Yes, a comma, and some italics pour le français, wouldn't have hurt a bit.
I wonder whether "with X being Y" is more common in the Wikipedia corpus than in written English in general.
Bfwebster said,
June 7, 2013 @ 11:19 pm
Also, the phrase "women who have sex (and their children)" is a bit jarring because it can be read as "women who have sex and have their children".
This is a spectacularly badly written sentence. In my opinion.
maidhc said,
June 8, 2013 @ 5:24 am
I think it would be possible to exclude the set of "single women who don't have sex (and their children)". Yglesias, sometimes I just want to quote Monty Python, "my brain hurts".
ThomasH said,
June 8, 2013 @ 9:09 am
Perfectly understandable, even eloquent.
Rod Johnson said,
June 8, 2013 @ 9:43 am
I couldn't even parse this at all, at first. By the way, I think leaving in the original italics on pour encourager les autres woould have helped.
Steve said,
June 8, 2013 @ 11:34 am
For me, the biggest challenges to parsing this were the unfamiliar-to-me jargon term "cross-subsidies" and the strange use of "provide… via marriage", as in, the right wants to "provide" cross-subsidies "via marriage". I had to read the article to figure out that what the writer meant was that the right doesn't want to provide any sort of subsidy of any kind to either married or unmarried women (with or without kids, and regardless of whether they are sexually active or not), and, instead, put the burden on women to close the healthcare cost-differential between the genders by getting married (to a man, presumably, although YMMV). (Side note: does this mean the right also wants to retain gendered health care cost discrepancies to encourage men to marry other men, at least in those states where such is legal?)
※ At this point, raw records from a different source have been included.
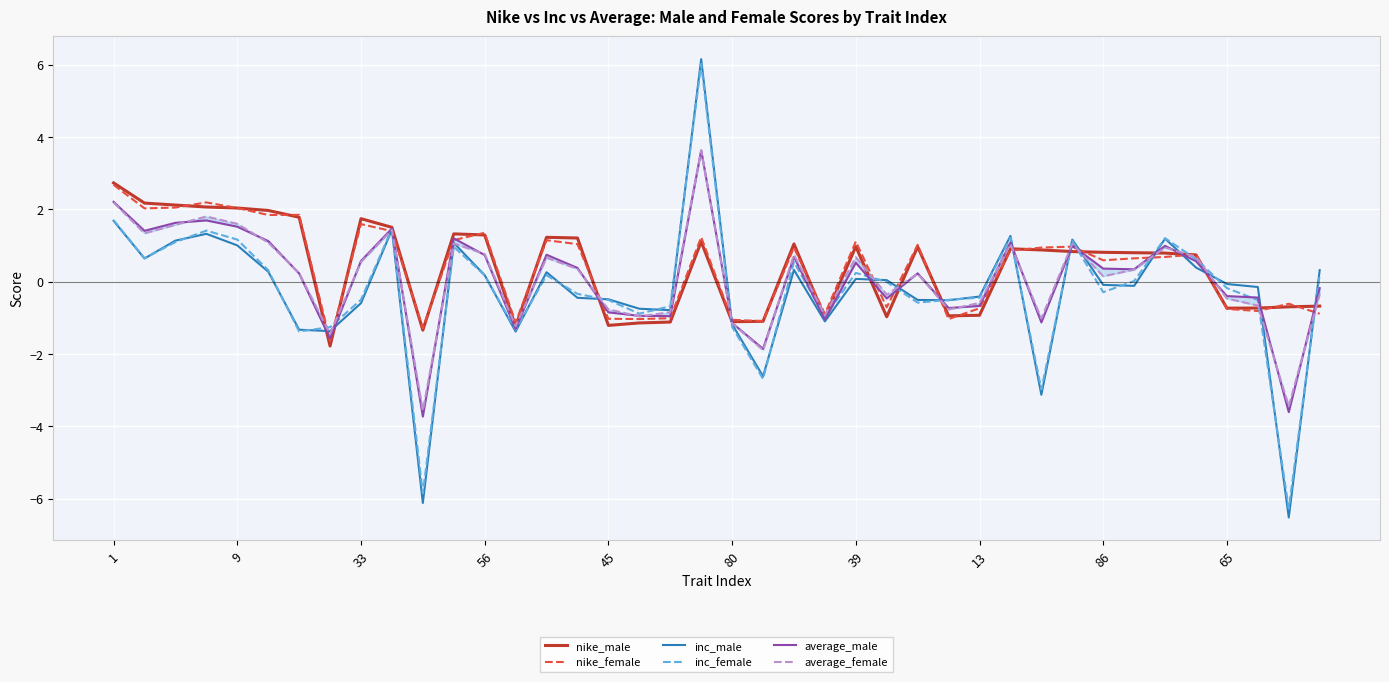

True or false: nike_female has a value of 1.1 at 39.

True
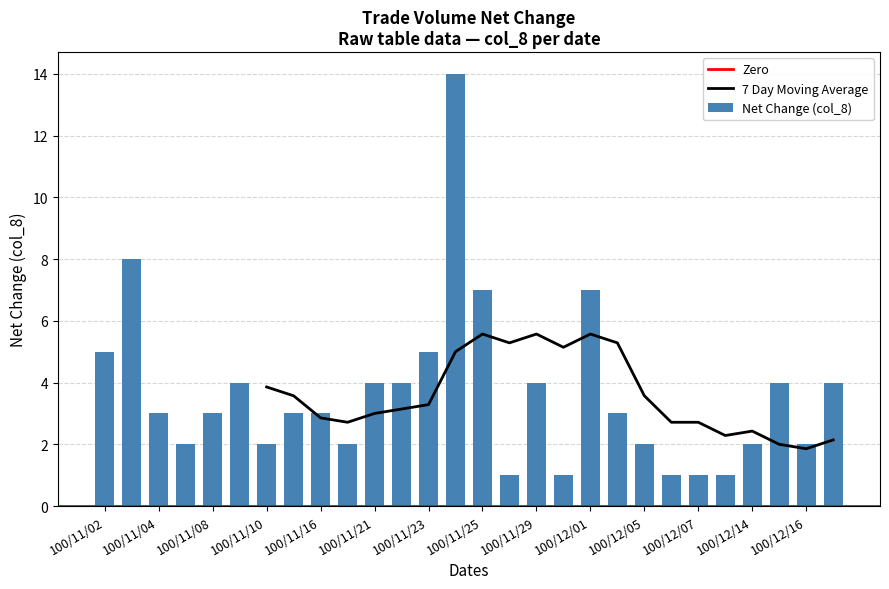

List the labels in order of value, smallest first.

100/11/28, 100/11/30, 100/12/06, 100/12/07, 100/12/09, 100/11/07, 100/11/10, 100/11/18, 100/12/05, 100/12/14, 100/12/16, 100/11/04, 100/11/08, 100/11/11, 100/11/16, 100/12/02, 100/11/09, 100/11/21, 100/11/22, 100/11/29, 100/12/15, 100/12/23, 100/11/02, 100/11/23, 100/11/25, 100/12/01, 100/11/03, 100/11/24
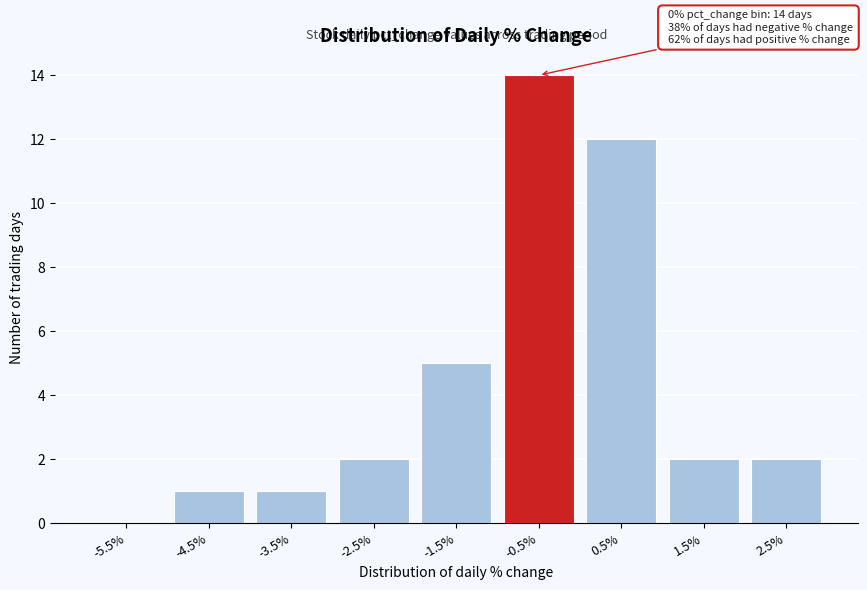

Reading left to right, list all the values displayed in this chart.

-5.5%=0	-4.5%=1	-3.5%=1	-2.5%=2	-1.5%=5	-0.5%=14	0.5%=12	1.5%=2	2.5%=2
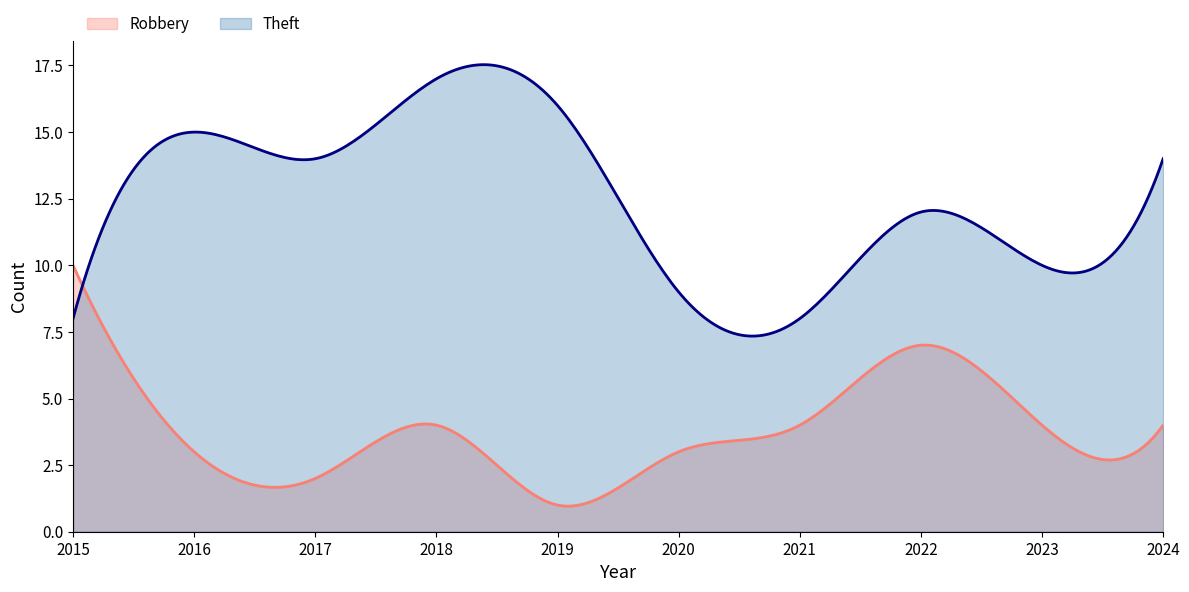

Rank the series by their average value, from highest to lowest.

Theft, Robbery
I didn't have any trouble parsing the grouping of "marriage with single women who have sex (and their children)", nor did the inclusion of the French phrase at the end throw me off, either. In fact, the French phrase helped point me in the correct direction (but not enough to completely decode it).
Presumably, the author couched it as the right wanting to provide cross-subsidies via marriage because he wanted it to be structurally parallel to the preceding sentence about how the left wants to provide healthcare cost cross-subsidization). However, at what cost structural parallelism?
Eorrfu said,
June 9, 2013 @ 12:17 am
Given the number of typos in his posts Yglesias doesn't have an editor for his blog. Also, what is the use of a Harvard philosophy degree if you can't confuse people once in a while.
Richard said,
June 9, 2013 @ 4:34 am
Can anyone tell me why 'the killed student' sounds wrong but 'the murdered student' is OK?
Thanks
Rodger C said,
June 9, 2013 @ 11:59 am
Somehow I can't hear "killed" as an adjective participle for anything except viruses in a vaccine.
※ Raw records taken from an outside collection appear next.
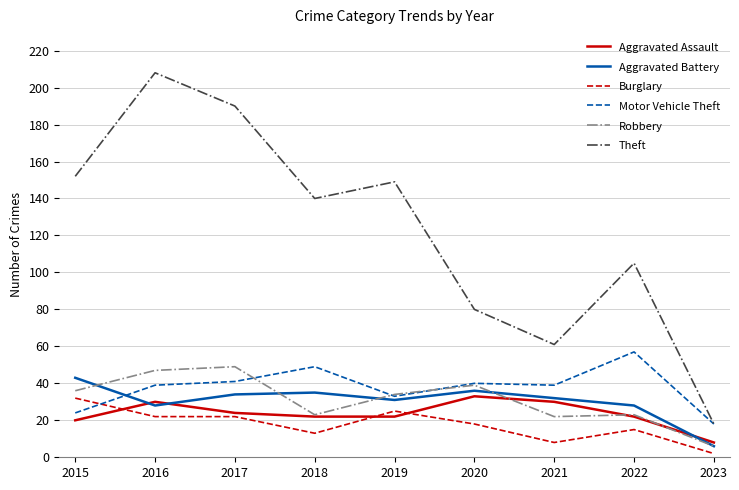

How many interior local valleys does the Aggravated Battery series have?

2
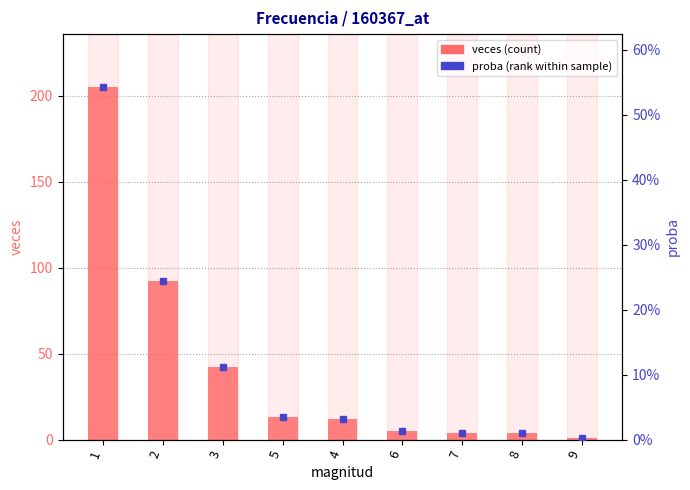

Is the value of proba (rank) at 9 greater than the value of veces (count) at 5?

No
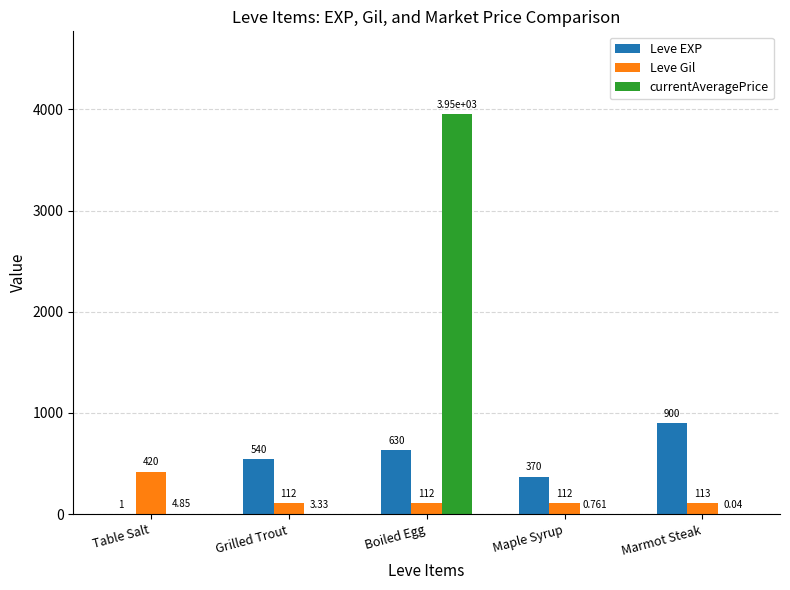

Which series has the largest total across all categories?

currentAveragePrice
[(myl) "Freshly killed", on the other hand…]
Polyspaston said,
June 10, 2013 @ 7:19 am
Right wing politicians, by contrast, wish to marry off the angry subsidies, to sexually active single women and their children, who had until now been left to suffer pour encourager les autres.
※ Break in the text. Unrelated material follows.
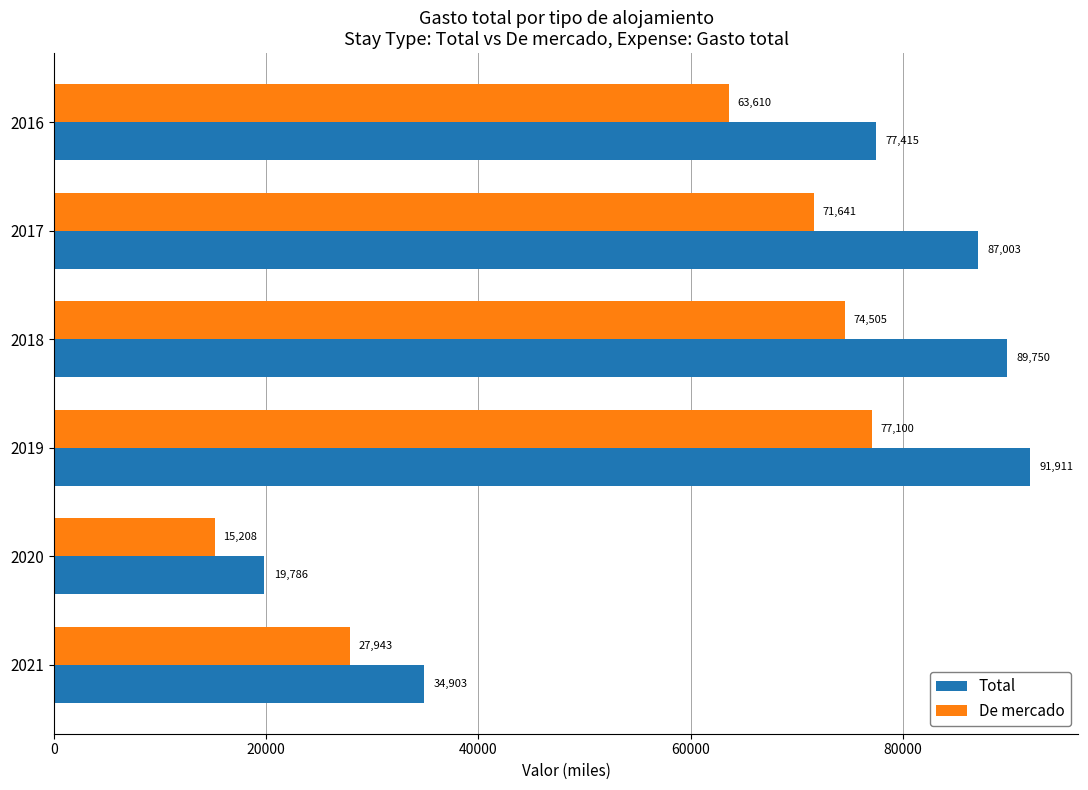

Rank the series by their maximum value, from highest to lowest.

Total, De mercado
At least, that's what I think it says.
J.W. Brewer said,
June 10, 2013 @ 2:11 pm
Slightly contra Steve, I think Yglesias' contention is either that the current (complex and opaque) way in which many/most married-couple households in the U.S. get their health care costs paid for and/or some alternative model favored by the "Right" for funding health care costs for married-couple households itself involves a male-to-female cross-subsidy which the same "Right" does not complain about (either because they are better-disguised cross-subsidies or because they provide a financial incentive to do stuff the "Right" favors like getting and staying married). I'm not at all sure that that either version of that contention is empirically accurate (or at least uncontroversially so), but that reading the only way I can make sense of the rhetorical structure of the paragraph.
octopod said,
June 18, 2013 @ 5:20 pm
For me at least, "cross subsidies" does not read naturally either.